_Listed entries:_
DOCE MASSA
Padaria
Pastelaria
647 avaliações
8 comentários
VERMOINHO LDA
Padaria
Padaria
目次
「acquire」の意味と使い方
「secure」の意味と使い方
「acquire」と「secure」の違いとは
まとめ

==

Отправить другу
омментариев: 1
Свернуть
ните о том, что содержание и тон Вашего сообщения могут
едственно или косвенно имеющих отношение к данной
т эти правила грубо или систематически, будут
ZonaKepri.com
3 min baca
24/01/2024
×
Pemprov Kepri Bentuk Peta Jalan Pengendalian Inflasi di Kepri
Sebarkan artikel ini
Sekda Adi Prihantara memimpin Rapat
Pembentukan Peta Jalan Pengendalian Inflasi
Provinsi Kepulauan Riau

==

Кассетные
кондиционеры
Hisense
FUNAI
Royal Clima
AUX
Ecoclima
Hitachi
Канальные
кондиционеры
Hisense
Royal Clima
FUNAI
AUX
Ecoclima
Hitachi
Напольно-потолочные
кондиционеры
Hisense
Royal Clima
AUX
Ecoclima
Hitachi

_Work order:_
Where the word "Jalan" appears in a line of the entries above, count that line; give only the number.

_Task answer:_
2